To solve the problem, we need to find the wavelength of the second wave given that a sound wave travels with a velocity of 300 m/s, and 9 beats are produced in 3 seconds when two waves pass through the gas simultaneously. One of the waves has a wavelength of 2 m. ### Step-by-Step Solution: 1. **Calculate the Number of Beats per Second:** \[ \text{Number of beats per second} = \frac{\text{Total beats}}{\text{Total time}} = \frac{9 \text{ beats}}{3 \text{ s}} = 3 \text{ beats/s} \] 2. **Use the Beat Frequency Formula:** The beat frequency (number of beats per second) is given by the difference in frequencies of the two waves: \[ \text{Number of beats per second} = |f_1 - f_2| \] where \( f_1 \) and \( f_2 \) are the frequencies of the two waves. 3. **Relate Frequency to Wavelength:** The frequency of a wave can be calculated using the formula: \[ f = \frac{v}{\lambda} \] where \( v \) is the velocity of the wave and \( \lambda \) is the wavelength.
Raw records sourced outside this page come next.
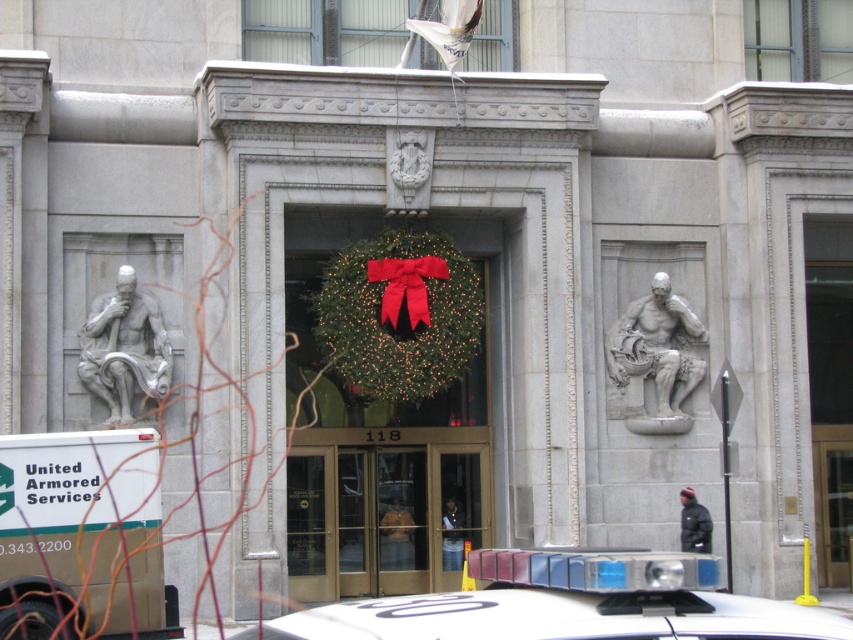
Is white plastic car at center shorter than gray stone sculpture at left?

No, white plastic car at center is not shorter than gray stone sculpture at left.

Does white plastic car at center come in front of gray stone sculpture at left?

Yes, it is.

Which is in front, point (676, 604) or point (165, 349)?

Point (676, 604)

Find the location of a particular element. white plastic car at center is located at coordinates (566, 604).

Which is more to the right, glass door at center or gray stone sculpture at left?

Positioned to the right is glass door at center.

Who is more distant from viewer, (x=401, y=584) or (x=134, y=273)?

Positioned behind is point (x=401, y=584).

This screenshot has width=853, height=640. Identify the location of glass door at center. (381, 516).

Between green textured wreath at center and gray stone sculpture at left, which one appears on the left side from the viewer's perspective?

Positioned to the left is gray stone sculpture at left.

How far apart are green textured wreath at center and gray stone sculpture at left?

green textured wreath at center is 2.66 meters from gray stone sculpture at left.

Who is more forward, (312, 301) or (79, 365)?

Point (79, 365) is more forward.

The image size is (853, 640). Identify the location of green textured wreath at center. (398, 316).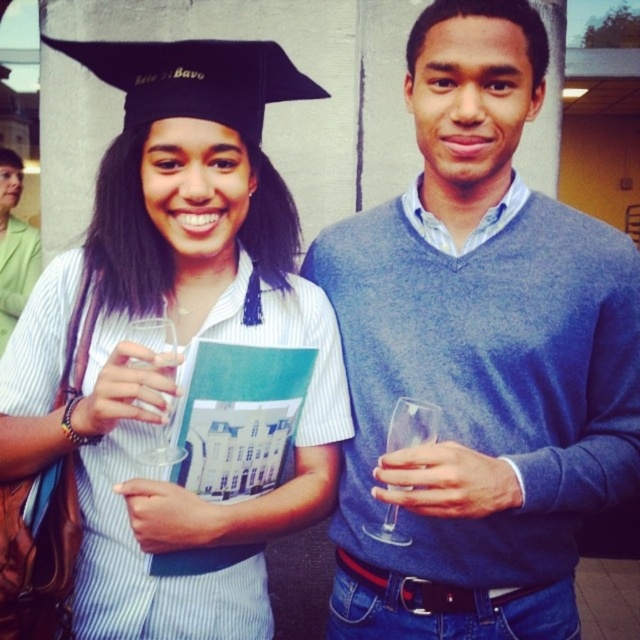
Question: Does matte black graduation cap at upper left have a smaller size compared to transparent glass at left?

Choices:
 (A) no
 (B) yes

Answer: (A)

Question: Which object is farther from the camera taking this photo?

Choices:
 (A) blue sweater at center
 (B) transparent glass wine glass at right
 (C) transparent glass at left

Answer: (B)

Question: Is matte black graduation cap at upper left wider than transparent glass wine glass at right?

Choices:
 (A) yes
 (B) no

Answer: (A)

Question: Is matte black graduation cap at upper left thinner than transparent glass wine glass at right?

Choices:
 (A) yes
 (B) no

Answer: (B)

Question: Which of these objects is positioned closest to the blue sweater at center?

Choices:
 (A) matte black graduation cap at upper left
 (B) transparent glass at left
 (C) transparent glass wine glass at right

Answer: (C)

Question: Which point is closer to the camera?

Choices:
 (A) transparent glass wine glass at right
 (B) transparent glass at left
 (C) blue sweater at center

Answer: (B)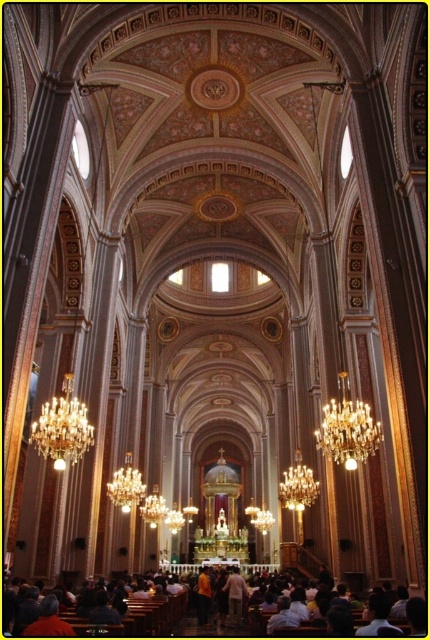
Question: Is crystal gold chandelier at center positioned behind light beige fabric at center?

Choices:
 (A) no
 (B) yes

Answer: (A)

Question: Can you confirm if crystal gold chandelier at center is positioned above light beige fabric at center?

Choices:
 (A) yes
 (B) no

Answer: (A)

Question: Estimate the real-world distances between objects in this image. Which object is closer to the light brown wooden pew at lower center?

Choices:
 (A) light beige fabric at center
 (B) golden metallic chandelier at center
 (C) gold crystal chandelier at left

Answer: (C)

Question: Which point is farther from the camera taking this photo?

Choices:
 (A) (144, 621)
 (B) (70, 449)
 (C) (295, 502)
 (D) (325, 417)

Answer: (C)

Question: Does light brown wooden pew at lower center have a lesser width compared to golden metallic chandelier at center?

Choices:
 (A) yes
 (B) no

Answer: (B)

Question: Which of the following is the closest to the observer?

Choices:
 (A) light beige fabric at center
 (B) light brown wooden pew at lower center
 (C) crystal gold chandelier at center
 (D) gold crystal chandelier at left

Answer: (B)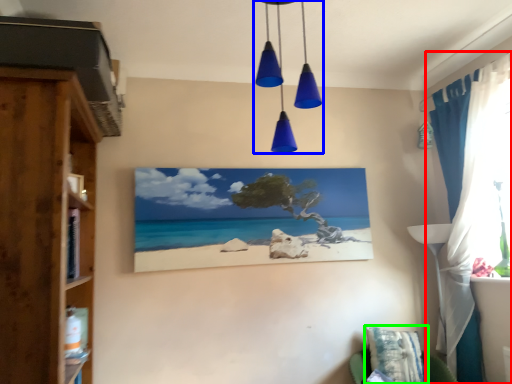
Question: Based on their relative distances, which object is nearer to curtain (highlighted by a red box)? Choose from light fixture (highlighted by a blue box) and pillow (highlighted by a green box).

Choices:
 (A) light fixture
 (B) pillow

Answer: (B)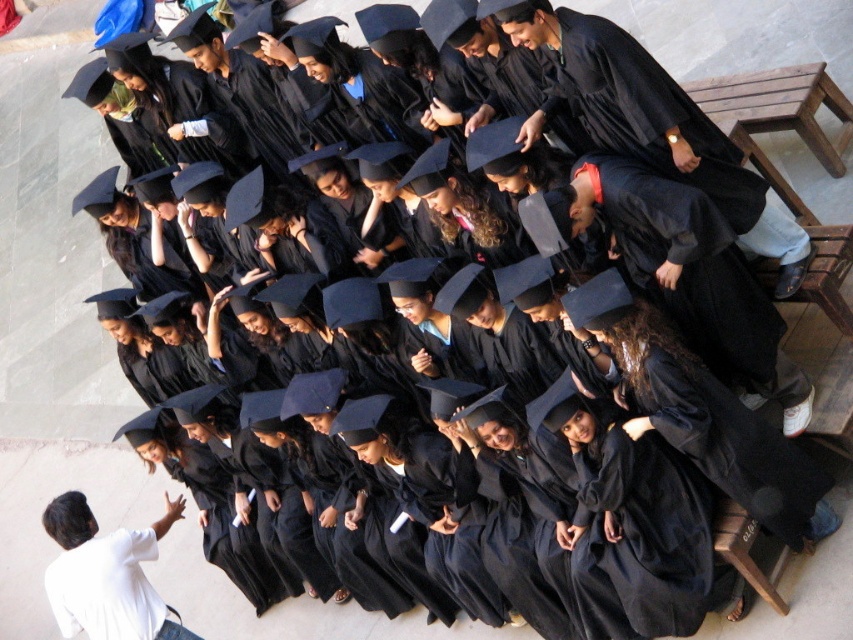
Is matte black robe at center to the left of white matte shirt at lower left from the viewer's perspective?

In fact, matte black robe at center is to the right of white matte shirt at lower left.

Locate an element on the screen. The image size is (853, 640). matte black robe at center is located at coordinates (660, 124).

The height and width of the screenshot is (640, 853). What do you see at coordinates (660, 124) in the screenshot?
I see `matte black robe at center` at bounding box center [660, 124].

Image resolution: width=853 pixels, height=640 pixels. I want to click on matte black robe at center, so click(660, 124).

Does matte black graduation gown at center have a greater height compared to matte black robe at center?

No, matte black graduation gown at center is not taller than matte black robe at center.

Which is below, matte black graduation gown at center or matte black robe at center?

matte black graduation gown at center is lower down.

Which is in front, point (599, 186) or point (599, 70)?

Point (599, 186) is in front.

In order to click on matte black graduation gown at center in this screenshot , I will do `click(689, 273)`.

Is matte black graduation gown at center further to camera compared to white matte shirt at lower left?

No, matte black graduation gown at center is in front of white matte shirt at lower left.

Describe the element at coordinates (689, 273) in the screenshot. I see `matte black graduation gown at center` at that location.

Describe the element at coordinates (689, 273) in the screenshot. I see `matte black graduation gown at center` at that location.

At what (x,y) coordinates should I click in order to perform the action: click on matte black graduation gown at center. Please return your answer as a coordinate pair (x, y). This screenshot has height=640, width=853. Looking at the image, I should click on (689, 273).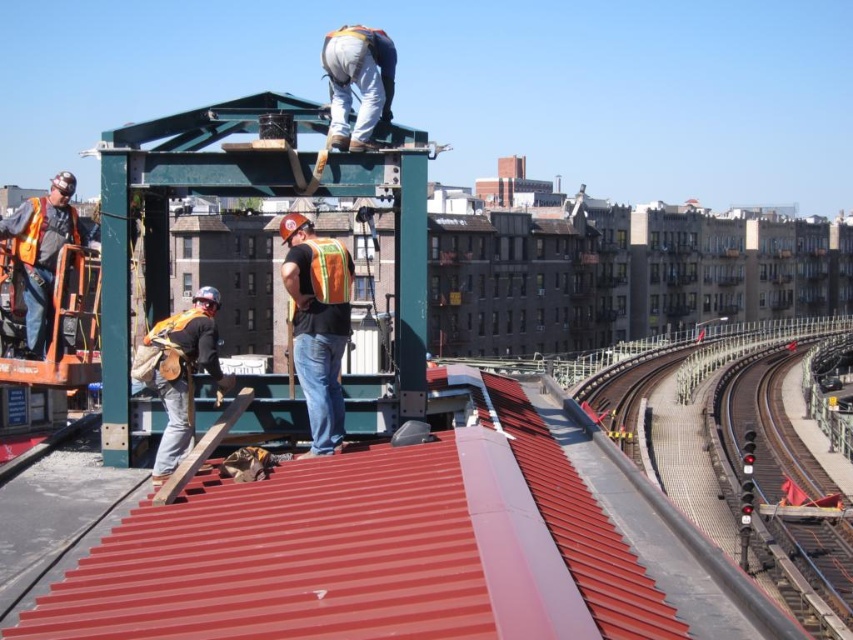
You are a safety inspector reviewing the construction site image. You notice two orange safety vests. Which one, the orange safety vest at center or the orange reflective safety vest at left, is bigger in size?

The orange safety vest at center is larger in size than the orange reflective safety vest at left.

You are a safety inspector checking the construction site. You notice the orange safety vest at center and the smooth metal track at right. Which object is closer to the ground?

The orange safety vest at center is shorter than the smooth metal track at right, so it is closer to the ground.

You are a safety inspector analyzing the construction site. You need to determine the exact location of the orange safety vest at center. What are its coordinates?

The orange safety vest at center is located at coordinates point (178, 371).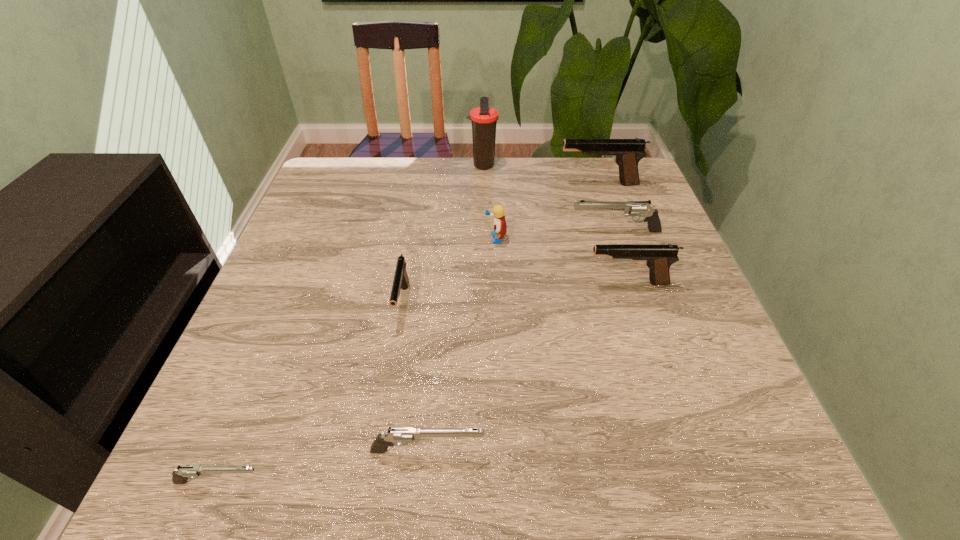
Find the location of a particular element. thermos bottle is located at coordinates (484, 118).

Locate an element on the screen. The width and height of the screenshot is (960, 540). the farthest object is located at coordinates (484, 118).

Find the location of a particular element. the biggest black pistol is located at coordinates (627, 153).

I want to click on the farthest pistol, so click(627, 153).

The image size is (960, 540). I want to click on the second tallest pistol, so click(x=658, y=258).

The height and width of the screenshot is (540, 960). In order to click on Lego in this screenshot , I will do `click(500, 228)`.

Locate an element on the screen. This screenshot has width=960, height=540. the farthest silver pistol is located at coordinates (632, 209).

This screenshot has height=540, width=960. Identify the location of the fifth nearest pistol. (632, 209).

In order to click on the leftmost black pistol in this screenshot , I will do `click(401, 280)`.

Where is `the fifth farthest pistol`? The width and height of the screenshot is (960, 540). the fifth farthest pistol is located at coordinates (399, 436).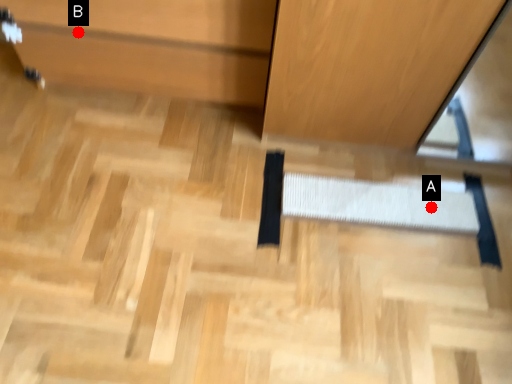
Question: Two points are circled on the image, labeled by A and B beside each circle. Among these points, which one is nearest to the camera?

Choices:
 (A) A is closer
 (B) B is closer

Answer: (B)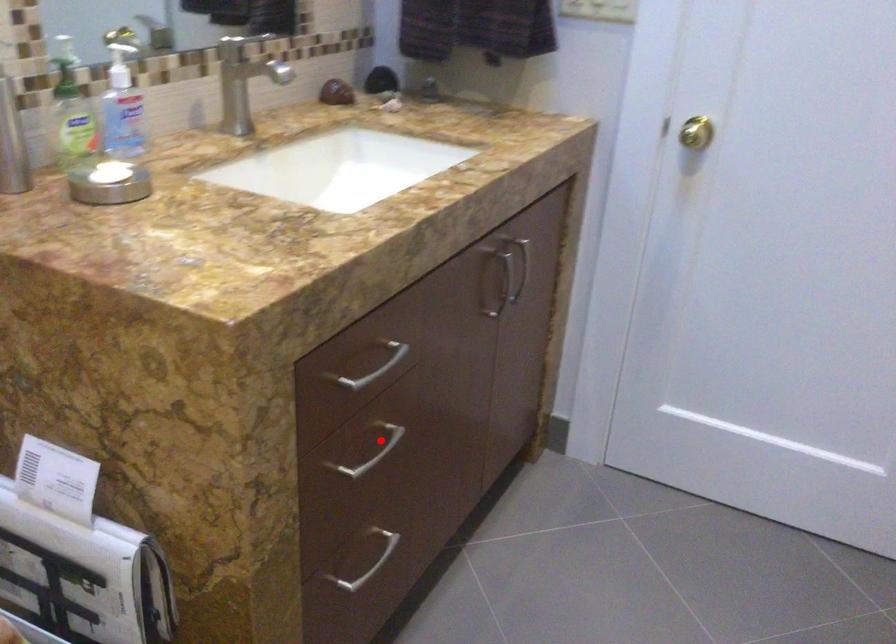
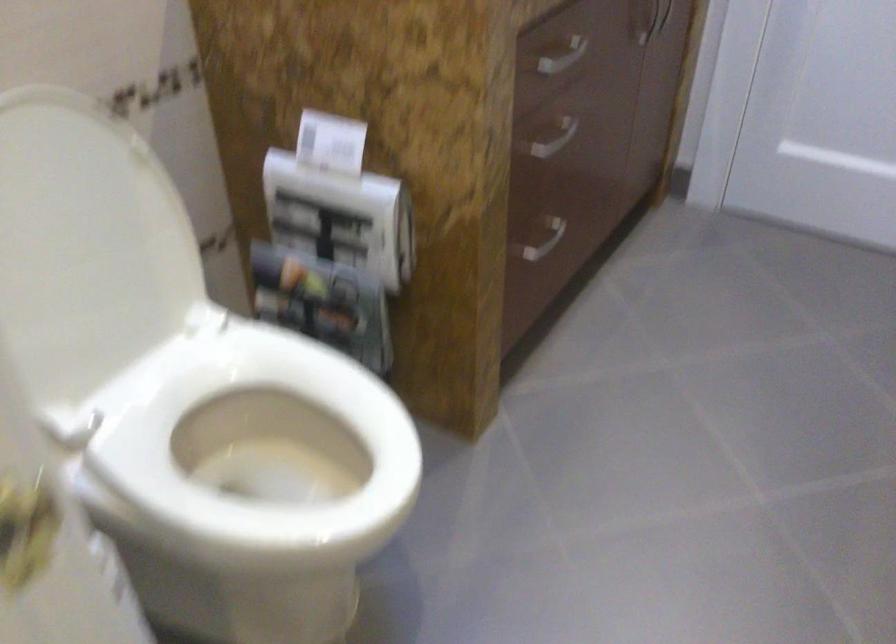
Question: A red point is marked in image1. In image2, is the corresponding 3D point closer to the camera or farther? Reply with the corresponding letter.

Choices:
 (A) The corresponding 3D point is closer.
 (B) The corresponding 3D point is farther.

Answer: (B)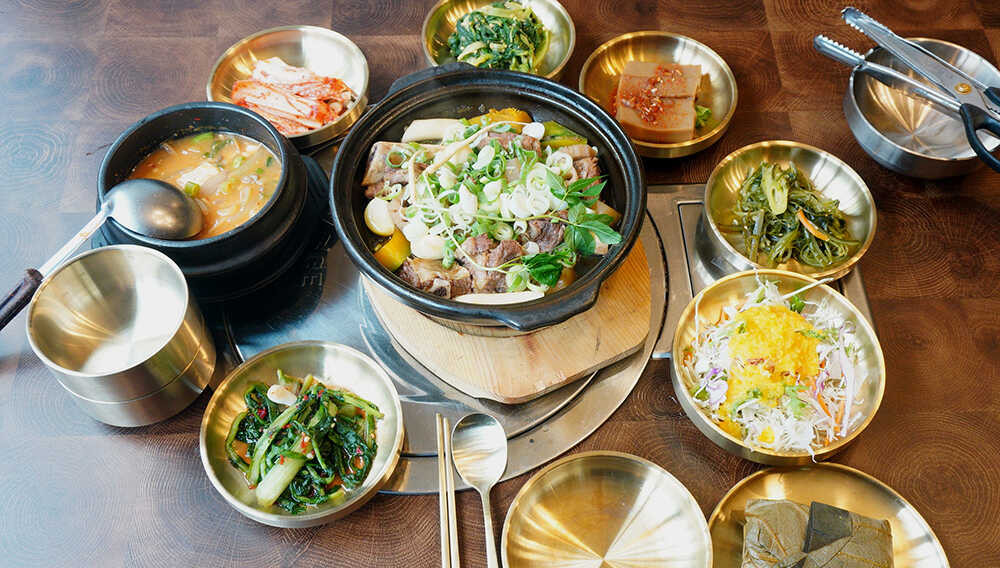
The width and height of the screenshot is (1000, 568). What are the coordinates of `wooden board` in the screenshot? It's located at (x=530, y=363).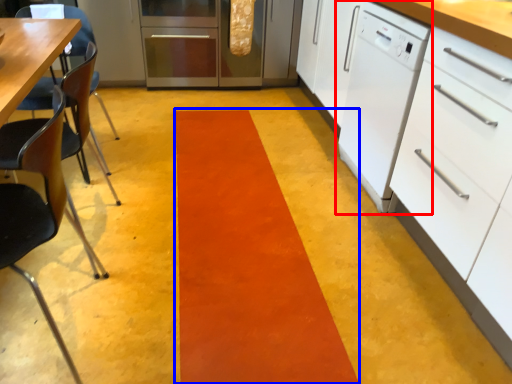
Question: Which point is closer to the camera, home appliance (highlighted by a red box) or strip (highlighted by a blue box)?

Choices:
 (A) home appliance
 (B) strip

Answer: (B)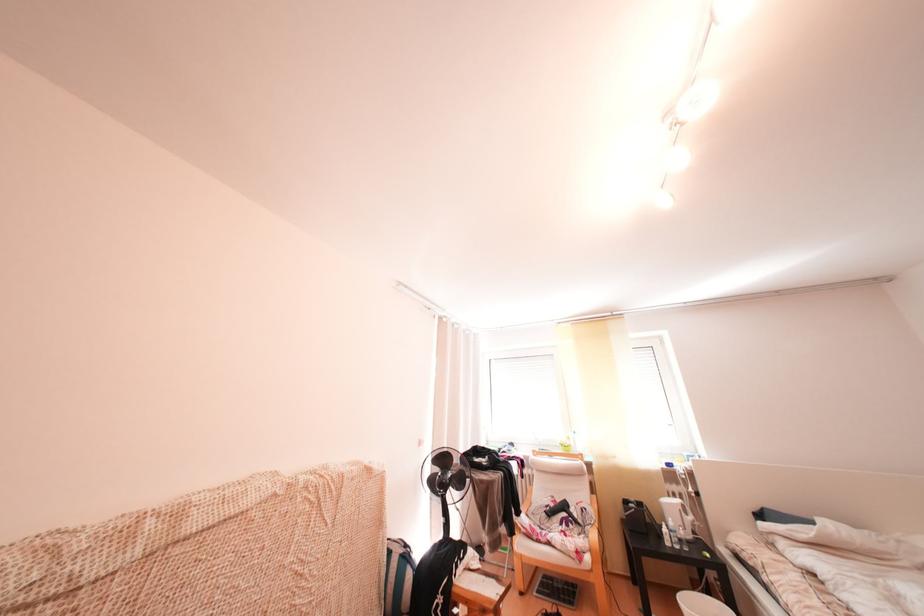
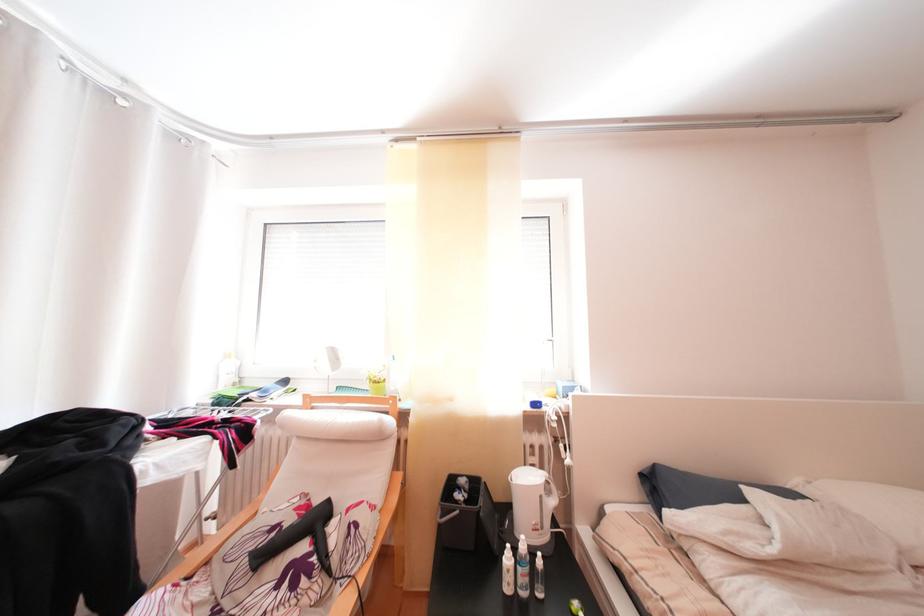
Find the pixel in the second image that matches (x=565, y=509) in the first image.

(301, 525)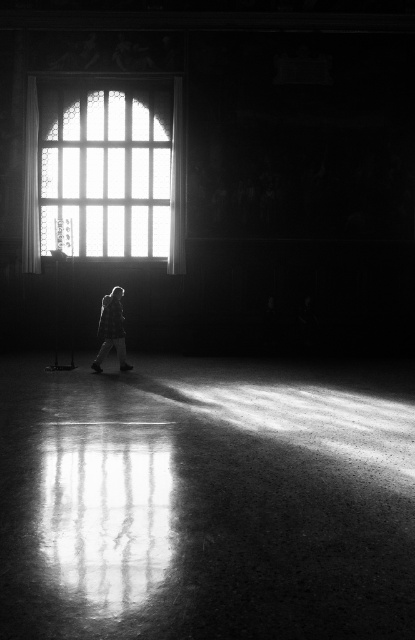
You are standing in the grand hall and want to move from the silvery metallic jacket at center to the clear glass window at upper center. Given that the distance between them is 16.02 feet, how many steps would you need to take if each step covers approximately 2.5 feet?

The distance between the clear glass window at upper center and the silvery metallic jacket at center is 16.02 feet. Since each step covers about 2.5 feet, you would need approximately 7 steps to reach the window.

You are standing in the grand hall and want to walk from the point at coordinates point (95, 99) to the point at coordinates point (107, 314). Which direction should you move relative to the arched window?

Point (95, 99) is behind point (107, 314) relative to the arched window, so you should move towards the arched window to reach point (107, 314) from point (95, 99).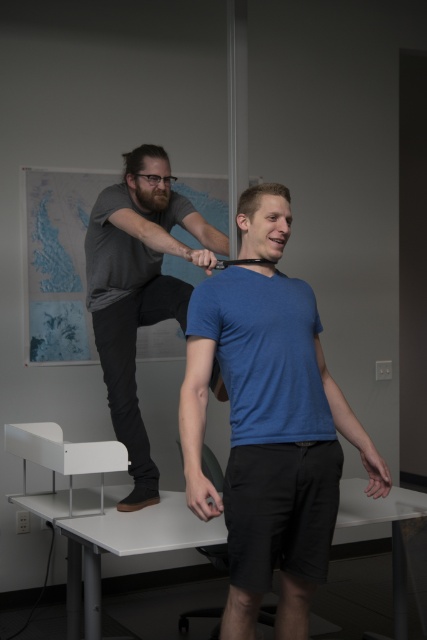
Question: Is blue matte shirt at center bigger than gray matte t-shirt at upper center?

Choices:
 (A) yes
 (B) no

Answer: (B)

Question: Is blue matte shirt at center wider than gray matte t-shirt at upper center?

Choices:
 (A) yes
 (B) no

Answer: (A)

Question: Does blue matte shirt at center appear on the left side of gray matte t-shirt at upper center?

Choices:
 (A) no
 (B) yes

Answer: (A)

Question: Which point is closer to the camera?

Choices:
 (A) blue matte shirt at center
 (B) gray matte t-shirt at upper center

Answer: (A)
For the two waves: \[ f_1 = \frac{v}{\lambda_1} \quad \text{and} \quad f_2 = \frac{v}{\lambda_2} \] 4. **Substitute Frequencies into the Beat Frequency Equation:** Using the relationship for frequencies: \[ 3 = \left| \frac{v}{\lambda_1} - \frac{v}{\lambda_2} \right| \] Since \( v = 300 \, \text{m/s} \) and \( \lambda_1 = 2 \, \text{m} \): \[ 3 = \left| \frac{300}{2} - \frac{300}{\lambda_2} \right| \] This simplifies to: \[ 3 = \left| 150 - \frac{300}{\lambda_2} \right| \] 5. **Solve for \( \lambda_2 \):** We can set up two equations based on the absolute value: - Case 1: \( 150 - \frac{300}{\lambda_2} = 3 \) - Case 2: \( 150 - \frac{300}{\lambda_2} = -3 \) **Case 1:** \[ 150 - 3 = \frac{300}{\lambda_2} \implies 147 = \frac{300}{\lambda_2} \implies \lambda_2 = \frac{300}{147} \approx 2.04 \, \text{m} \] **Case 2:** \[ 150 + 3 = \frac{300}{\lambda_2} \implies 153 = \frac{300}{\lambda_2} \implies \lambda_2 = \frac{300}{153} \approx 1.96 \, \text{m} \] Since we are looking for a wavelength close to 2 m, we will consider the first case. 6. **Final Answer:** The wavelength of the second wave is approximately \( 2.04 \, \text{m} \). ### Conclusion: The correct option is (b) 2.04 m.